Banteay Srie Temple

Banteay Srei or Banteay Srey is a 10th-century Cambodian temple dedicated to the Hindu god Shiva. Located in the area of Angkor in Cambodia. It lies near the hill of Phnom Dei, 25 km (16 mi) north-east of the main group of temples that once belonged to the medieval capitals of Yasodharapura and Angkor Thom. Banteay Srei is built largely of red sandstone, a medium that lends itself to the elaborate decorative wall carvings which are still observable today. The buildings themselves are miniature in scale, unusually so when measured by the standards of Angkorian construction. These factors have made the temple extremely popular with tourists, and have led to its being widely praised as a "precious gem", or the "jewel of Khmer art.

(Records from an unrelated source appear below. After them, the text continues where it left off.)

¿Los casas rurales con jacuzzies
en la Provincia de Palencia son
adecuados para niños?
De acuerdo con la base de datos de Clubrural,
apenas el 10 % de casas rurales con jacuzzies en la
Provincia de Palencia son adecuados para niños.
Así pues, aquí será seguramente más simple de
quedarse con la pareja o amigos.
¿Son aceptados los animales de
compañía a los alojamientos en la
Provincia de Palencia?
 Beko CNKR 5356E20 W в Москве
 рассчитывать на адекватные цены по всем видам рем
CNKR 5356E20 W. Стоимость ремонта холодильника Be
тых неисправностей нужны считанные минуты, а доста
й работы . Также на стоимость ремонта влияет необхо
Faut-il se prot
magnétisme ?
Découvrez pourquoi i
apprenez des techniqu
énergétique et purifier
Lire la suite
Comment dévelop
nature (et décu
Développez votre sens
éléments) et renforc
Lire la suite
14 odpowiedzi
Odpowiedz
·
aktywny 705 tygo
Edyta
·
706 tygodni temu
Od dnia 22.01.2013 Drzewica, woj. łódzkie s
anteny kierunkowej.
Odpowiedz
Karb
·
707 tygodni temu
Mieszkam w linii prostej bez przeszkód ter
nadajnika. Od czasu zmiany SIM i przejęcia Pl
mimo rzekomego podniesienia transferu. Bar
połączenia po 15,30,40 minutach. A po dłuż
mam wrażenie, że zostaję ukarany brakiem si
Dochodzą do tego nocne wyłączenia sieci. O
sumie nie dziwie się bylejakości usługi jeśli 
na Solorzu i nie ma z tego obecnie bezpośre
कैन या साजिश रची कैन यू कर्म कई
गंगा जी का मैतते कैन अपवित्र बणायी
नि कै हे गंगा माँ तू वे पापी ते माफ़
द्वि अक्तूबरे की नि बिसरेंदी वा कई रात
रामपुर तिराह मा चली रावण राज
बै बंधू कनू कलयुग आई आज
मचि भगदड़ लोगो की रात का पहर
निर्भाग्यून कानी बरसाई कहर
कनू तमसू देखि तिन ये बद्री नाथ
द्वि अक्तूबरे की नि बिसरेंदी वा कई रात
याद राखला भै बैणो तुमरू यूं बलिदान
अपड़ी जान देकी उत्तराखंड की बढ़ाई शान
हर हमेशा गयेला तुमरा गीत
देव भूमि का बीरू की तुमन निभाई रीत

Consecrated on 22 April 967 A.D., Banteay Srei was the only major temple at Angkor not built by a monarch; its construction is credited to the courtiers named Vishnukumara and Yajnavaraha, who served as a counsellor to king Rajendravarman II .The foundational stela says that Yajnavaraha, grandson of king Harsavarman was a scholar and philanthropist who helped those who suffered from illness, injustice, or poverty . His pupil was the future king Jayavarman. Originally, the temple was surrounded by a town called Īśvarapura.

"Banteay Srei" (Citadel of Women) is the modern name of a 10th-century Khmer temple originally called "Tribhuvanamaheśvara" (Great Lord of the Threefold World), an appellation of the god Siva.
Yajñavarāha's temple was primarily dedicated to the Hindu god Śiva. Originally, it was carried the name Tribhuvanamaheśvara-great lord of the threefold world-in reference to the Shaivite linga that served as its central religious image.